Sports

Matt Dickerson: One month, one river

I’ll admit to distrusting my memory these days. (What day of the week is it?) Last week seems like months ago, and May seems like a year ago. The middle of March might as well be several years ago. And 2019? Could be a different lifetime. 
So when I say it was only a year ago that Otter Creek was running exceedingly high all through June and most of the summer — and that I barely got out to fish it because of those inhospitable water levels — I say that without the greatest confidence in my memory. 
But I’m saying it anyway. 
Because this year has been a whole different world. 

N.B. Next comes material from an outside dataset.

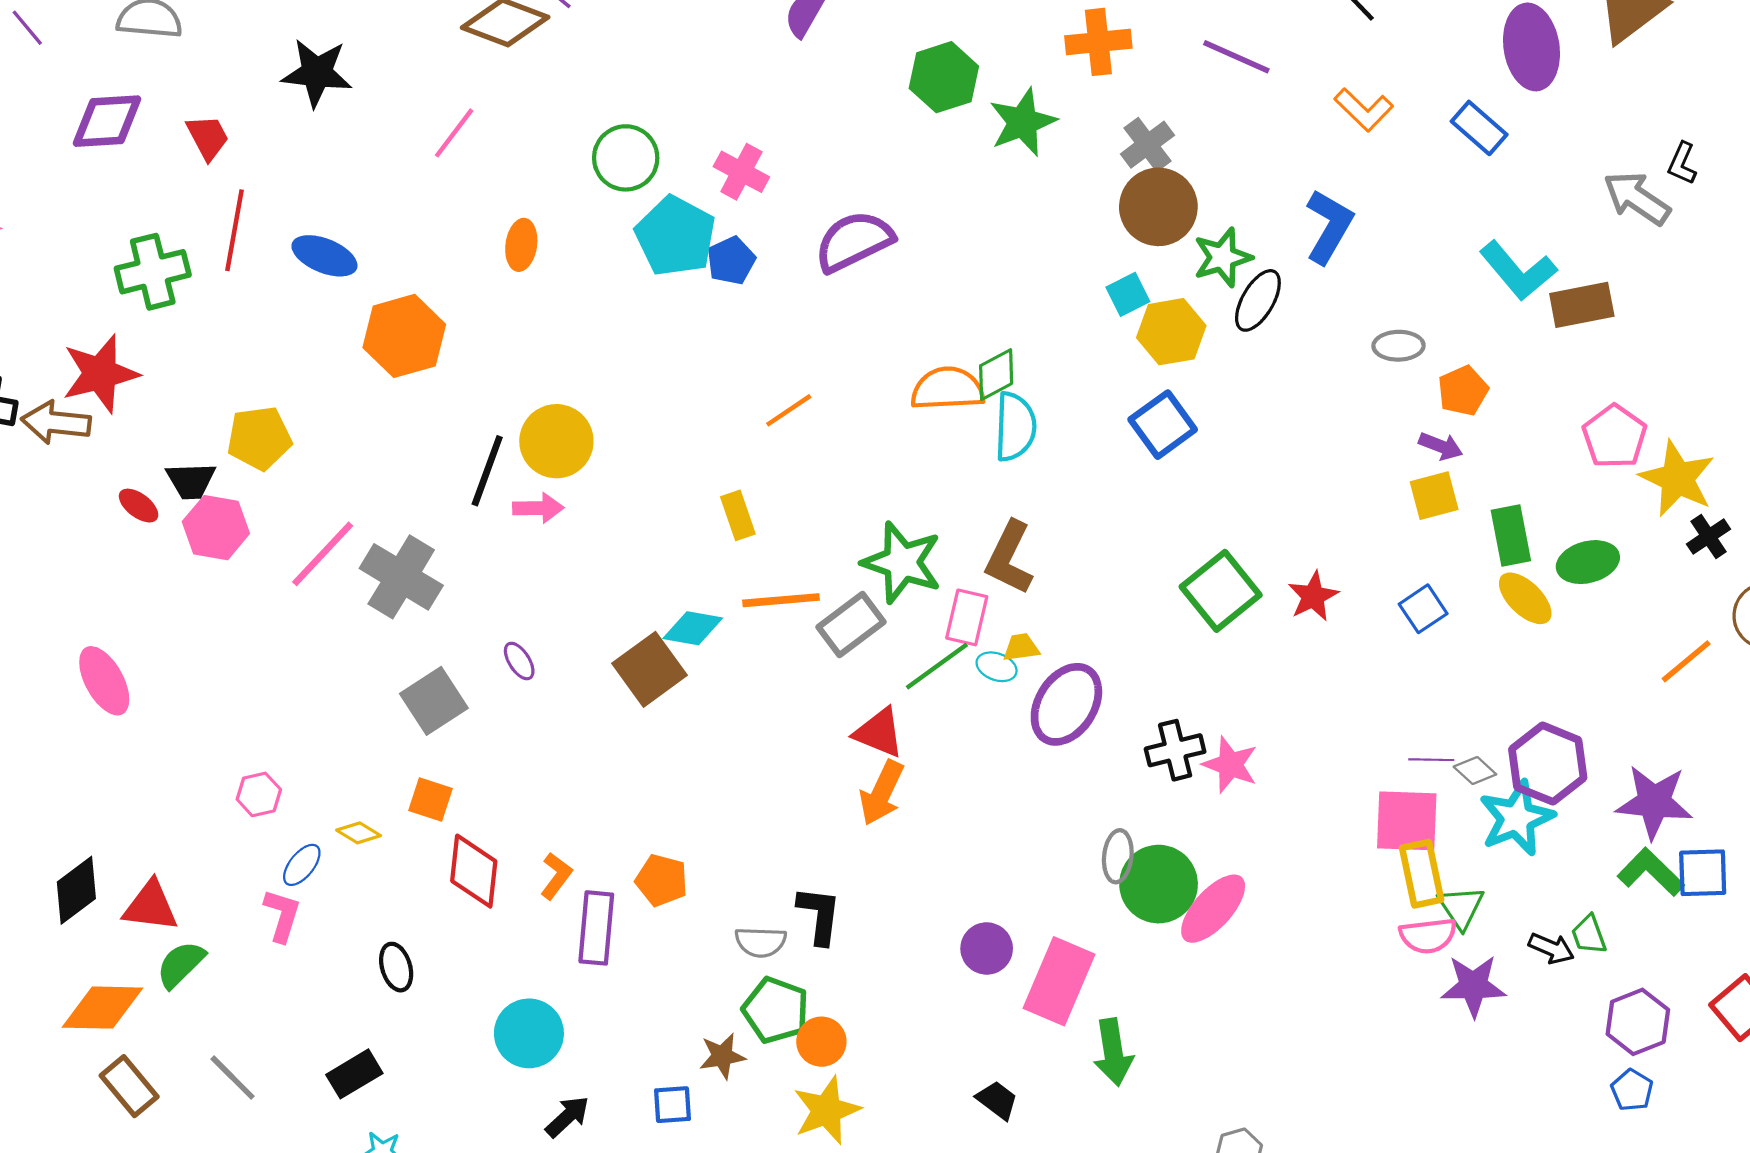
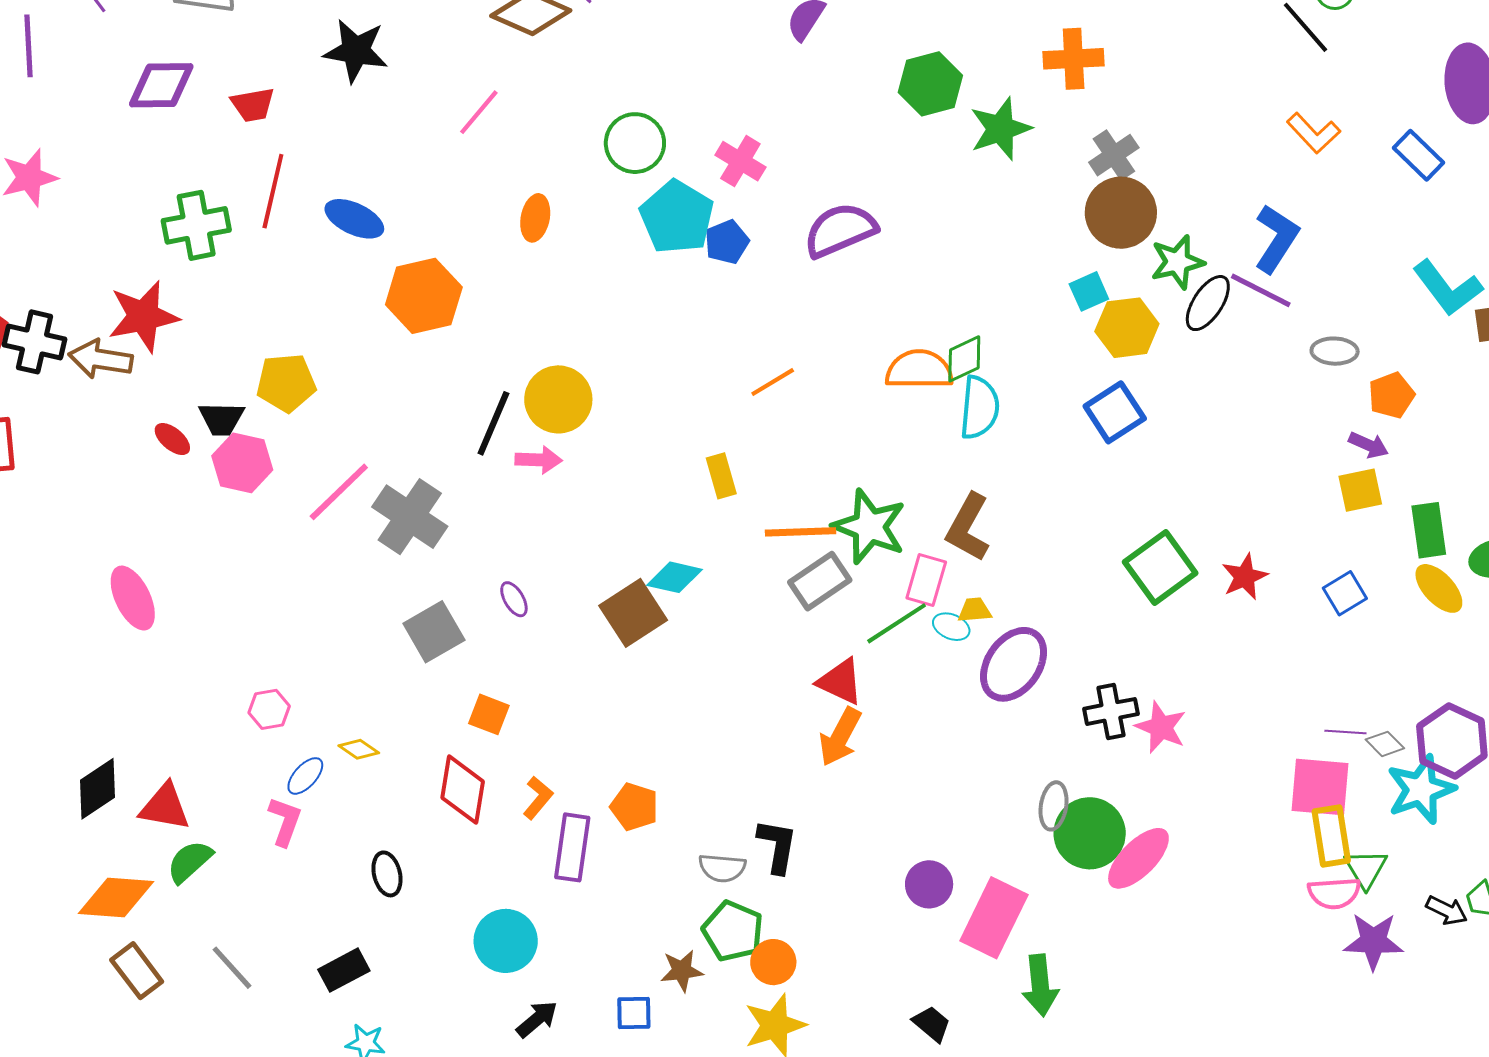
purple line: (1236, 57) -> (1261, 290), moved
red trapezoid: (208, 137) -> (253, 105), turned 105
orange line: (781, 600) -> (800, 532), moved
orange square: (431, 800) -> (489, 714), moved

Not that the start of June 2020 was unusual in terms of fishing. For the first week of the month, water conditions on the creek below the falls were just about perfect — and quite similar to many previous years (though 2019 wasn’t one of those similar years). Early June is my favorite time of year for fishing Otter Creek, at least with dry flies. Three evenings in a row, I stood on the edge of the river at dusk down in Frog Hollow a couple dozen yards below the foot bridge, fly rod in hand. Pink thunderclouds stacked up in the sky above the falls and above downtown Middlebury, but the promise of rain remained unfulfilled. 
Mayflies and small dark caddis flies were hatching in good numbers, and the trout were feeding voraciously. I could see rising fish all around: out in the current, in the slack water, in the foam of the eddies, and especially in the seams where current and slack water meet.  I managed to fool several of those trout — both brown trout and rainbow trout — with imitations of the food they were feasting on. 
Then life interrupted my evening excursions. Suddenly it was Father’s Day. Two and a half weeks had passed. Not a terribly long time, really. I don’t expect a river to change dramatically in such a short period. But it had. A week of August temperatures in early June combined with a lack of rain will do that to a Vermont river. Where I had recently been wading in calf-deep water, I could now step out onto dry gravel. No fish were rising, either. 
The moment my sandaled feet stepped into the current, I knew why. The water temperature felt much too warm for cold-water-loving trout to be active. It felt more like stepping into a swimming pool than into a Vermont river.
Time for a change in tactics. It was a bass night, not a trout night, and also a night to fish below the surface. I snipped off the dry fly, tied on a big heavy black Wooly Bugger, and started working my way upriver toward the falls. No action came to me below the island so I kept moving up. At the point of the island, casting cross-current toward the ledge below the Marble Works, I might have gotten a soft hit. But only one, and whatever it was didn’t hit again. Not until I got to the upstream side of the island and started casting upriver into the stretch of swifter current below the plunge pool did the bass start hitting. 
The first one wasn’t too big, though even a small smallmouth bass can put up a good fight, especially in a swift current. 
I got a couple more hits, but no consistent action. The sky and water were getting darker so I switched to a large fly with a lighter color: one I tied with some tan zonker strips and white marabou to resemble a leech or baby sucker.  I moved up a little further and dropped my heavy fly into some deeper water. I only got a quick glimpse of the fish that snatched my fly before it tossed its head and snapped my line. My heart rate went up a few beats per minute. Hoping to get my nice fly back — and also to catch the fish that had stolen it — I tied on a new fly and took a few dozen more casts in that pool. The effort was to no avail. The fly was lost. 
Trying to get my line down into the deep water, I lost another fly, this one on the rocks. I tied on yet another and worked around the rocks right to the base of the falls. It took about four or five minutes working the different pockets of the plunge pool to hook the next fish. Maybe it was the size and fight of the fish, or the current below the falls. Or maybe I was just being too careful, so I wouldn’t lose another fly. It took at least as long to land it once I hooked it as it had taken to hook it.
The sky was dark, but not so dark that I couldn’t see the fish as I led it to hand, held it a moment, and then gently released it back into creek water that felt too warm and too low for June on Otter Creek. Yet it still felt nice to stand in the current, in the mist of the falls, holding first a fly rod, and then a fish. As I walked back to the car, with both my fly box and my heart a little lighter, I tried to cement the scene into my memory so that in June of 2021 — whatever it holds, and however many decades it takes us to get there — I’ll have some context for comparison. Not that any of us will ever forget 2020.  However much we want to.